De tous temps terre de conquête pour l’homme, les Landes de Gascogne se révèlent en trois voyages, selon trois éléments et trois axes…
Le premier voyage démarre aux sources de la Leyre. Le long de ce fleuve, surnommé la « Petite Amazone », on navigue sous le couvert d’arbres retournés à l’état sauvage tel un interminable tunnel végétal. Le voyageur est invité à accompagner cette eau, d’Est en Ouest, vers un delta de près de 3000 hectares. Cette « petite Camargue » qui mêle ses eaux avec celles du bassin d’Arcachon est un havre de paix pour nombre d’espèces animales ou végétales. Le Parc Naturel Régional des Landes de Gascogne s’est engagé dans un travail de protection de ces sites d’eau. Cela passe, entre autres, par l’inventaire des sites remarquables ainsi que de la diversité de la faune et de la flore.
Le deuxième parcours que proposent les terres du PNR des Landes, lui s’oriente du Nord au Sud. Régulièrement parcourues par l’interminable flot des pèlerins de Compostelle, les Landes furent longtemps l’épreuve redoutée que l’on traversait « en s’enfonçant jusqu’aux genoux dans le sable marin qui est là envahissant ». Itinéraire jalonné d’innombrables fontaines, témoignages concrets de cette ferveur populaire millénaire, la pierre se retrouve aussi dans les chapelles romanes, étapes de repos pour les âmes et les corps éreintés. Dans ce désert de sable, ces monuments taillés dans une pierre provenant souvent de lointaines carrières, marquent les Landes au fer rouge de la persévérance de l’homme. Le PNR a entrepris, ici, un long travail de restauration de ces témoignages du Passé.
Le dernier périple auquel les Landes de Gascogne invitent le voyageur est une traversée du temps, au gré des différents visages que pris la lande, au fur et à mesure de sa lente domestication. Voyage avec le sable de l’ancienne lande, étendue désertique parsemée de quelques arbres, restée longtemps sans chemins. Puis parcourons l’airial, prairie gagnée sur les zones humides et tant bien que mal stabilisée. Cet airial, avec ses bâtiments d’habitation et d’exploitation, ses vastes pelouses sans clôtures, a donné l’image pastorale la plus populaire des Landes avec son berger perché sur ses échasses.

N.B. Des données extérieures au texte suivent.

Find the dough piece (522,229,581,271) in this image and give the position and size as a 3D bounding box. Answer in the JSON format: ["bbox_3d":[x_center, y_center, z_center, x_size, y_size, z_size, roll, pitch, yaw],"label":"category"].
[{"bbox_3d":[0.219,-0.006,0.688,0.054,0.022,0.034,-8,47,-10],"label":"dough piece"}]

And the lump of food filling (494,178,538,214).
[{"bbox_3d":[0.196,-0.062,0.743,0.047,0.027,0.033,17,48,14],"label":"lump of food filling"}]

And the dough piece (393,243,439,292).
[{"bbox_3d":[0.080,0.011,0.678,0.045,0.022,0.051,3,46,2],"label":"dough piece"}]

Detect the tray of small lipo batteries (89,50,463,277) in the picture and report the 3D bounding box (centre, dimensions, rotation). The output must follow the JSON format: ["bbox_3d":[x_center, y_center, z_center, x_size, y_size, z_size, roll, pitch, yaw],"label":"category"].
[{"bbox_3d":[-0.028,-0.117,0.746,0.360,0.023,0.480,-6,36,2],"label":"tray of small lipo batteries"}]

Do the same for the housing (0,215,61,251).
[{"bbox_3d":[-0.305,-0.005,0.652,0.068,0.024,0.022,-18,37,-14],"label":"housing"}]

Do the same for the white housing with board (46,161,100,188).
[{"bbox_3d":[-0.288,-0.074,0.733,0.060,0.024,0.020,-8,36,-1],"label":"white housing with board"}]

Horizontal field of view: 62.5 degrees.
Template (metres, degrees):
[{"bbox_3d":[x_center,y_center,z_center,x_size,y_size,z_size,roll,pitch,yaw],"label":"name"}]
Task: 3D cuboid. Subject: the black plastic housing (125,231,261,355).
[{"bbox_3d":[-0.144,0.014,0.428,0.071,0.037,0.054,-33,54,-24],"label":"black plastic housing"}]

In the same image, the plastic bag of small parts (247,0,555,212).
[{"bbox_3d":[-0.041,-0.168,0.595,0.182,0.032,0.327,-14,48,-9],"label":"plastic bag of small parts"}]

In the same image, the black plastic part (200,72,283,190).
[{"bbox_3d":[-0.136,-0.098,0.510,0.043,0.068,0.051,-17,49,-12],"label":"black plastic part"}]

Ce voyage dans le temps prend fin avec la compréhension des impératifs de l’exploitation moderne de la lande. La lande doit ménager les exigences des grands domaines agricoles ainsi que celles de la forêt contemporaine, immensités de pins plantés au XIXème, qui représentent la majeure partie du territoire du parc. Cette forêt, moteur d’une importante filière sylvicole, et cette agriculture industrielle sont également étroitement liées avec, par exemple, le rôle de « coupe-feu » que jouent les immenses champs en cas d’incendie de forêt. Et pourtant, les dernières parcelles de la lande sauvage et l’airial pastorale sont à conserver coûte que coûte pour le témoignage de ce passé si particulier qui ont vu œuvrer des noms tels que Vauban ou Napoléon III. Là, encore le Parc Naturel Régional des Landes de Gascogne a trouvé toute sa justification dans un rôle de médiateur, son bras armé des compétences de ses scientifiques agronomes qui se sont donné pour mission la conciliation des intérêts des multiples visages des Landes.
Ce projet de scénario sur les Landes montrera tout le travail des équipes qui œuvrent pour la préservation d’espaces naturels fragiles et l’imagination développée pour trouver des solutions innovantes. Métiers, passions et compétences diverses, ce sont ces portraits qui feront le film.